Für alle Ausstellungen im Kunstmuseum Moritzburg zahlen Besucher an diesem Tag einen ermäßigten Eintritt von 5 Euro. Um 15 Uhr gibt es eine Führung durch die Emil-Nolde-Ausstellung. Am Sonntag, um 18 Uhr, hat eine szenische Lesung „Die Kunst selbst ist eben meine Sprache“ der Sprechbuehne Halle Premiere. In einer aufwendig konzipierten Veranstaltung wird der Briefwechsel zwischen Max Sauerlandt und Emil Nolde als Zeugnis einer lebenslangen Freundschaft in Szene gesetzt. Die Lesung aus Originaldokumenten von Studierenden der Uni Halle erweckt den Kunststreit um die Werke des expressionistischen Malers Emil Nolde wieder zum Leben. Sprecherinnen: Hanna Gegenheimer/ Friederike Küstner/ Lucia Rademacher/ Mirjam Vogel; Regie: Anna Dieterich, Künstlerische Leitung: Martina Haase. Der Eintritt für diese Veranstaltung beträgt 10 Euro, ermäßigt 5 Euro

Auch die Stiftung Händelhaus beteiligt sich. So gibt es im Händelhaus ermäßigten Eintritt. Und das Friedemann-Bach-Haus wird auch geöffnet.

Anlässlich der Eröffnung der neuen Dauerausstellung des Stadtmuseums „Entdecke Halle!“ wird zum Tag der offenen Tür am Sonntag, 12. Mai 2013, 11 bis 17 Uhr, ein vorgeschichtlicher Wendelring für interaktive Nutzung in der Ausstellung angefertigt. Die Replik entsteht in der Schauschmiede von Roger Widdermann am Sonntag im Museumshof und erfordert für die Herstellung vom Schmied beträchtliches Geschick und Erfahrung.
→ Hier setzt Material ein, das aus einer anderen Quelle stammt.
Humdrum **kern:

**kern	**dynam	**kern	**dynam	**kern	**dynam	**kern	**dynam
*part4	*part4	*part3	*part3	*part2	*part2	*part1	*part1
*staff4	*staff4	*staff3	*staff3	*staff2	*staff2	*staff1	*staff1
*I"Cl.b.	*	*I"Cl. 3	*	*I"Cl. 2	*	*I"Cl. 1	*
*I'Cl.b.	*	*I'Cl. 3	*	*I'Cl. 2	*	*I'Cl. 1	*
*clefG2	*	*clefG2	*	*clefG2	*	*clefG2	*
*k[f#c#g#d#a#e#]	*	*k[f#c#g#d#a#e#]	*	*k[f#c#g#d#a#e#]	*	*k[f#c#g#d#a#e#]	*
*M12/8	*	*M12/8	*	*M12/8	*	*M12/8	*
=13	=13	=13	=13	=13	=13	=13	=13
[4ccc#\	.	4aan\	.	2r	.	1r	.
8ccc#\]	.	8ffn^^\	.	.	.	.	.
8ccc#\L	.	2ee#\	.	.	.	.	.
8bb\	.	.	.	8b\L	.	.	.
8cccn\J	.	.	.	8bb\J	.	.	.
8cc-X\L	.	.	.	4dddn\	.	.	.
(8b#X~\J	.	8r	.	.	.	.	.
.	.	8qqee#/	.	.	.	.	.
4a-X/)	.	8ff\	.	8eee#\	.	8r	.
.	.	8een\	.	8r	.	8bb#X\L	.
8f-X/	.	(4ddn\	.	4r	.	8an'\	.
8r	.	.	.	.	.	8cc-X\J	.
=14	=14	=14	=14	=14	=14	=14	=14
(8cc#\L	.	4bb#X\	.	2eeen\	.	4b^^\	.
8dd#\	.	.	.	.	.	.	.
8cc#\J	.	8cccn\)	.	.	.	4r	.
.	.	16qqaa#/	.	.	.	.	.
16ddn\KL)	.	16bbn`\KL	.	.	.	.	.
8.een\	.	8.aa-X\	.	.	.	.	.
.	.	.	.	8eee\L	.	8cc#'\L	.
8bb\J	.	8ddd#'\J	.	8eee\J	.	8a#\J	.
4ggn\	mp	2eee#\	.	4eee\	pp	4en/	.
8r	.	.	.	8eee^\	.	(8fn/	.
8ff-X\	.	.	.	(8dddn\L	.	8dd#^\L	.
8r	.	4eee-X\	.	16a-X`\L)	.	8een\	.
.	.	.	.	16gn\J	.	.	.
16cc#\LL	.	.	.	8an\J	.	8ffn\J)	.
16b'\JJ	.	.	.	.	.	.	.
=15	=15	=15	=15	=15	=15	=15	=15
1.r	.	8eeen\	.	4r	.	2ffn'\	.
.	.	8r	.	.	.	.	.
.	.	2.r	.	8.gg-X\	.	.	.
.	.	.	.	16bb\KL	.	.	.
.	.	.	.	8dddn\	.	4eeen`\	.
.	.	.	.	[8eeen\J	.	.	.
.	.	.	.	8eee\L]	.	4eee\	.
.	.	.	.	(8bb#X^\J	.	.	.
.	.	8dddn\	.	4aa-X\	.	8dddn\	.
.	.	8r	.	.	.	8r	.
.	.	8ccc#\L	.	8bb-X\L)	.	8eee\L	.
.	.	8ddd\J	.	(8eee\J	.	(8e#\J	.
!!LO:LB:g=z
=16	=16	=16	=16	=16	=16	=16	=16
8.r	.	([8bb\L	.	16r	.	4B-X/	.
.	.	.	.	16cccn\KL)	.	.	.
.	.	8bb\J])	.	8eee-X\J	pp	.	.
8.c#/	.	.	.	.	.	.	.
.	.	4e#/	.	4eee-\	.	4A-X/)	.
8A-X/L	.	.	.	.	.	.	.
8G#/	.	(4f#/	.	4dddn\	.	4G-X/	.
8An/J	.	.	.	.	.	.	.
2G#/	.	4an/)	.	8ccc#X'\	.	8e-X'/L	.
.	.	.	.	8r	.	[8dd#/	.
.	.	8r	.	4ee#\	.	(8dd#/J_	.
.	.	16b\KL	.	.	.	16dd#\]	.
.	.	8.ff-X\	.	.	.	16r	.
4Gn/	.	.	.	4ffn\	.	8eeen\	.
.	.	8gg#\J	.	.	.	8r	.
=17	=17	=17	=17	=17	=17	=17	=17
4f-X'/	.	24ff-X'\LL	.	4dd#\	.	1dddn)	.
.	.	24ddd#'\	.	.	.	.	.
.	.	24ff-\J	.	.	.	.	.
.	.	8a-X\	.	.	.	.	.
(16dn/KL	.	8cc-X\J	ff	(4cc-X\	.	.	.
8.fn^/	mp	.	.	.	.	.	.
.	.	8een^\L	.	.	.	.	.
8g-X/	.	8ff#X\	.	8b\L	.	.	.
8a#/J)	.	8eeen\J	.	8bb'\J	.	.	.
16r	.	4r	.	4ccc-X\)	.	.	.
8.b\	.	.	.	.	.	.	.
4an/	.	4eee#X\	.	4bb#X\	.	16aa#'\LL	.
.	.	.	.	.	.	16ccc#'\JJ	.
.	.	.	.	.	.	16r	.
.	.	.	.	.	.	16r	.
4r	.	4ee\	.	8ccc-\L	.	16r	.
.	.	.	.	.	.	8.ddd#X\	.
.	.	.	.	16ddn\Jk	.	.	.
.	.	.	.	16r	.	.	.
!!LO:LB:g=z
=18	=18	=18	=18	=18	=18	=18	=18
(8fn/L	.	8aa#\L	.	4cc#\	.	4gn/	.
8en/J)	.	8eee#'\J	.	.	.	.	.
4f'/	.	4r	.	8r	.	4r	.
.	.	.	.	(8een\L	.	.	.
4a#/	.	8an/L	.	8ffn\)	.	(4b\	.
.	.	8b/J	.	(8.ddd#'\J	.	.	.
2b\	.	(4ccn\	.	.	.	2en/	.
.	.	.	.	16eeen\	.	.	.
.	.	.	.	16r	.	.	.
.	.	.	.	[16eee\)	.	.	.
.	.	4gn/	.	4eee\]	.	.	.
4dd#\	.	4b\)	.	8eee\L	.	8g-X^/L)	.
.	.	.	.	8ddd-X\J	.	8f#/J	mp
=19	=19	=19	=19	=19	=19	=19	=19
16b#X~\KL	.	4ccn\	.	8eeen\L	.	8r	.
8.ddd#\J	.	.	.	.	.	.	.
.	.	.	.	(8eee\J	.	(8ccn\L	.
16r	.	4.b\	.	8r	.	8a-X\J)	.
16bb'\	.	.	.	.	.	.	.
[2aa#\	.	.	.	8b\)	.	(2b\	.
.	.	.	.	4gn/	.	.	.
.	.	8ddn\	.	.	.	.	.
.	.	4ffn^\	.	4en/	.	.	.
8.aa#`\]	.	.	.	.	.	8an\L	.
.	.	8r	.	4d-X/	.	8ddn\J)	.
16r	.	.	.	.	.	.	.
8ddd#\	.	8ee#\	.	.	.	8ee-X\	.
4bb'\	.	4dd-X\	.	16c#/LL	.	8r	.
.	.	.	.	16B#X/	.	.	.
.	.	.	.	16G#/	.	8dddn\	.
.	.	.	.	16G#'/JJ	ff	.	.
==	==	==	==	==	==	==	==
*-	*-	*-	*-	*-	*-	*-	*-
Es stellt sogar ein Wagnis dar, die mit spezieller Technik und großer Kunstfertigkeit vor mehr als 2500 Jahren produzierten Bronzestücke heute herzustellen. Die Übergabe des fertigen Stücks erfolgt gegen 16 Uhr an ein Kind, mit dessen Hilfe es schließlich in die Ausstellung integriert wird. Die Replik des Wendelrings ergänzt ein in der Präsentation gezeigtes Original. Hintergrund: Wendelringe sind kostbare Schmuckstücke, die um den Hals getragen wurden und als Bronzeschmuck aus der Eisenzeit stammen. Zahlreiche Fundorte aus der Region (z.B. Halle-Trotha) verweisen auf die damalige Bedeutung des Salzhandels, den damit verbundenen Wohlstand und das hochentwickelte Kunsthandwerk. Die Übergabe des fertigen Stücks erfolgt gegen 16. 00 Uhr an ein Kind, mit dessen Hilfe es schließlich in die Ausstellung integriert wird. Die Replik des Wendelrings ergänzt ein in der Präsentation gezeigtes Original.